Portrush, Northern Ireland

Royal Portrush (Dunluce Links)

The Open's only Irish home, on the wild Causeway Coast.

Best season
May to September
Green fee
GBP 100-350 depending on course and season
Designer
Harry Colt (1932 redesign)
Access
Private members club; visitors welcome at premium fees, book well ahead

History and character

Royal Portrush stands on the Causeway Coast in County Antrim, and its Dunluce links holds the distinction of being the only course in Ireland to host The Open Championship, staging it in 1951, 2019 and again in 2025. Harry Colt shaped the modern layout in the early 1930s, threading holes through a dramatic landscape of dunes, ridges and clifftop ground above the Atlantic. The 2019 return, won by Shane Lowry to deafening home support, confirmed Dunluce as one of the great championship links, and a pair of new holes built for that Open seamlessly fit Colt original design. With Dunluce Castle and the Giant Causeway nearby, the place carries a sense of history that reaches well beyond the golf.

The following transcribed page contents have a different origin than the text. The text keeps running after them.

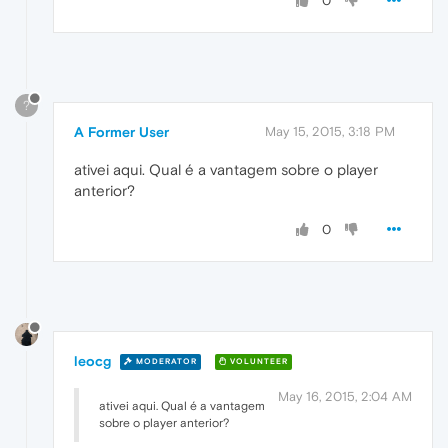
0
?
A Former User
May 15, 2015, 3:18 PM
ativei aqui. Qual é a vantagem sobre o player
anterior?
0
leocg
MODERATOR
VOLUNTEER
May 16, 2015, 2:04 AM
ativei aqui. Qual é a vantagem
sobre o player anterior?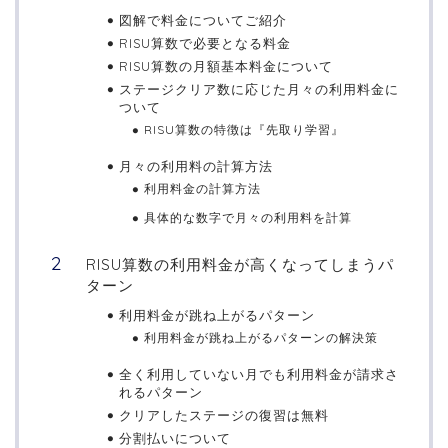
図解で料金についてご紹介
RISU算数で必要となる料金
RISU算数の月額基本料金について
ステージクリア数に応じた月々の利用料金に
ついて
RISU算数の特徴は『先取り学習』
月々の利用料の計算方法
利用料金の計算方法
具体的な数字で月々の利用料を計算
RISU算数の利用料金が高くなってしまうパ
ターン
利用料金が跳ね上がるパターン
利用料金が跳ね上がるパターンの解決策
全く利用していない月でも利用料金が請求さ
れるパターン
クリアしたステージの復習は無料
分割払いについて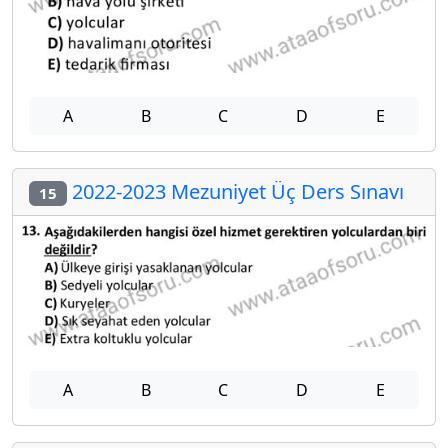
A
B
C
D
E
2022-2023 Mezuniyet Üç Ders Sınavı
15
A
B
C
D
E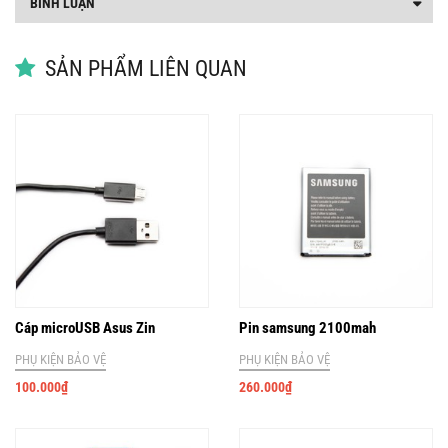
BÌNH LUẬN
SẢN PHẨM LIÊN QUAN
Cáp microUSB Asus Zin
Pin samsung 2100mah
PHỤ KIỆN BẢO VỆ
PHỤ KIỆN BẢO VỆ
100.000
₫
260.000
₫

The round and signature holes

Dunluce is a thinking player course where positioning off the tee matters more than raw length, and the rumpled fairways feed both good shots and bad toward trouble. Its most famous hole is the par-three 16th, Calamity Corner, a terrifying long iron played across a deep ravine where anything short tumbles into a grassy chasm well below the green. The stretch along the White Rocks, with the sea and the ruined castle in view, is as scenic as links golf gets, while the closing holes reward calm nerves after the drama of Calamity. Out-of-bounds, gorse and the ever-present wind keep the card honest from the first tee to the last.

When to go and how to get on

May through September is the prime window for the firmest turf and the longest daylight on this northern coast, though the Atlantic guarantees wind and sudden rain even in midsummer. Royal Portrush is a private members club that welcomes visitors at premium rates, and its Open status has pushed both demand and green fees sharply upward, so the Dunluce sheet should be booked well in advance. Late spring and early autumn tend to be quieter and just as rewarding, and the friendly, walkable town makes a comfortable base. The second course, the Valley links, gives a more relaxed and affordable round alongside the championship test.

Who it is for and pairings

Royal Portrush is for the bucket-list golfer who wants to walk a current Open venue and does not mind planning around member priority and premium pricing. It rewards strategy and shot-shaping over brute force, so it suits the player who enjoys a chess match with a links as much as a slugging contest. It pairs inevitably with Royal County Down to the south, the two forming the classic Northern Ireland double with Belfast sitting roughly between them. Castles, the Giant Causeway and whiskey distilleries fill the non-golf days, and many travellers extend to the southwest of Ireland for Lahinch, Tralee and Ballybunion.